(THE TASK): Take the line that has "### Kiểm tra firewall" and all the lines that come after it in the records, and write them out again exactly. Add no other line.

[Stored data]
· · · · · · ·
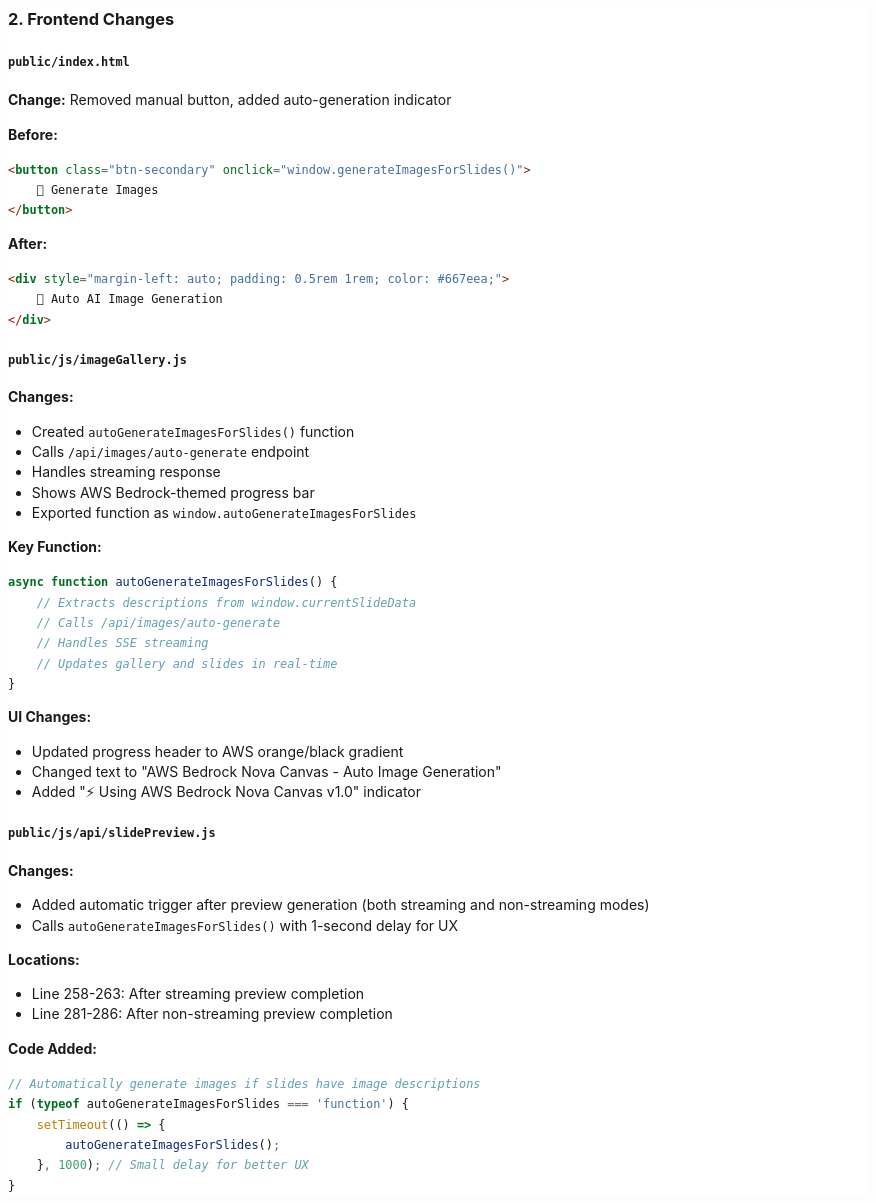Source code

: ### 2. Frontend Changes

#### `public/index.html`
**Change:** Removed manual button, added auto-generation indicator

**Before:**
```html
<button class="btn-secondary" onclick="window.generateImagesForSlides()">
    🎨 Generate Images
</button>
```

**After:**
```html
<div style="margin-left: auto; padding: 0.5rem 1rem; color: #667eea;">
    🤖 Auto AI Image Generation
</div>
```

#### `public/js/imageGallery.js`
**Changes:**
- Created `autoGenerateImagesForSlides()` function
- Calls `/api/images/auto-generate` endpoint
- Handles streaming response
- Shows AWS Bedrock-themed progress bar
- Exported function as `window.autoGenerateImagesForSlides`

**Key Function:**
```javascript
async function autoGenerateImagesForSlides() {
    // Extracts descriptions from window.currentSlideData
    // Calls /api/images/auto-generate
    // Handles SSE streaming
    // Updates gallery and slides in real-time
}
```

**UI Changes:**
- Updated progress header to AWS orange/black gradient
- Changed text to "AWS Bedrock Nova Canvas - Auto Image Generation"
- Added "⚡ Using AWS Bedrock Nova Canvas v1.0" indicator

#### `public/js/api/slidePreview.js`
**Changes:**
- Added automatic trigger after preview generation (both streaming and non-streaming modes)
- Calls `autoGenerateImagesForSlides()` with 1-second delay for UX

**Locations:**
- Line 258-263: After streaming preview completion
- Line 281-286: After non-streaming preview completion

**Code Added:**
```javascript
// Automatically generate images if slides have image descriptions
if (typeof autoGenerateImagesForSlides === 'function') {
    setTimeout(() => {
        autoGenerateImagesForSlides();
    }, 1000); // Small delay for better UX
}
```
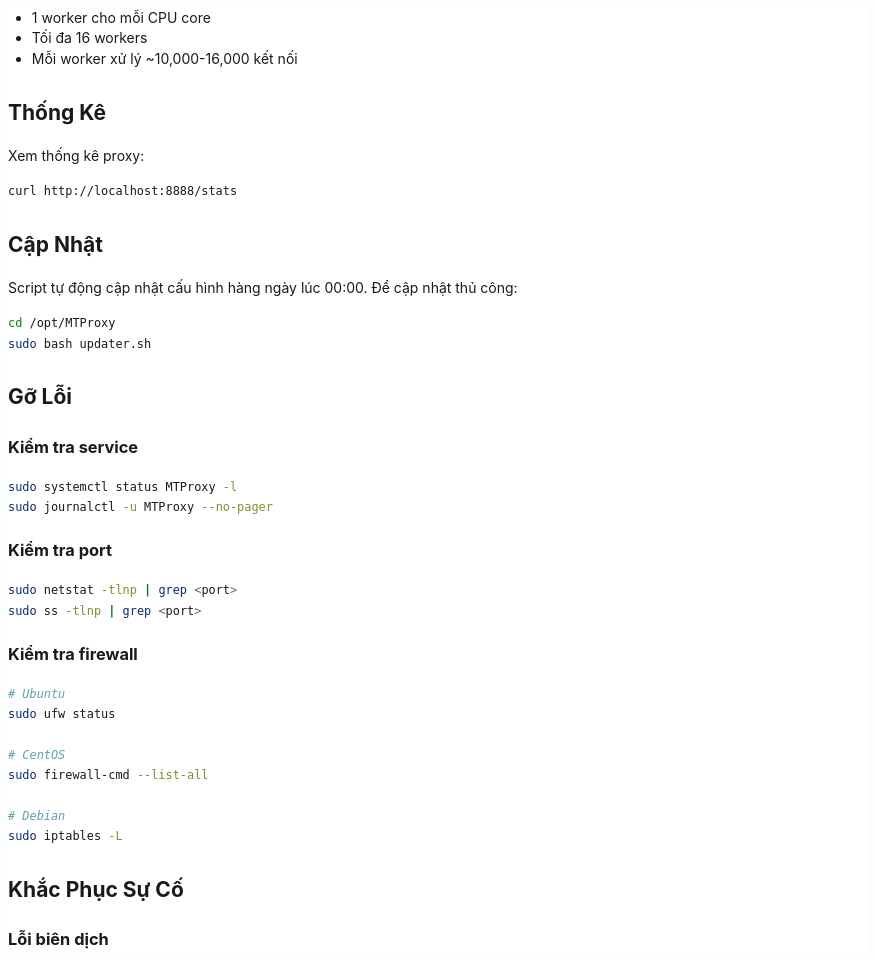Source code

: - 1 worker cho mỗi CPU core
- Tối đa 16 workers
- Mỗi worker xử lý ~10,000-16,000 kết nối

## Thống Kê

Xem thống kê proxy:

```bash
curl http://localhost:8888/stats
```

## Cập Nhật

Script tự động cập nhật cấu hình hàng ngày lúc 00:00. Để cập nhật thủ công:

```bash
cd /opt/MTProxy
sudo bash updater.sh
```

## Gỡ Lỗi

### Kiểm tra service

```bash
sudo systemctl status MTProxy -l
sudo journalctl -u MTProxy --no-pager
```

### Kiểm tra port

```bash
sudo netstat -tlnp | grep <port>
sudo ss -tlnp | grep <port>
```

### Kiểm tra firewall

```bash
# Ubuntu
sudo ufw status

# CentOS
sudo firewall-cmd --list-all

# Debian
sudo iptables -L
```

## Khắc Phục Sự Cố

### Lỗi biên dịch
· · · · · · ·
(RESPONSE AREA):
### Kiểm tra firewall

```bash
# Ubuntu
sudo ufw status

# CentOS
sudo firewall-cmd --list-all

# Debian
sudo iptables -L
```

## Khắc Phục Sự Cố

### Lỗi biên dịch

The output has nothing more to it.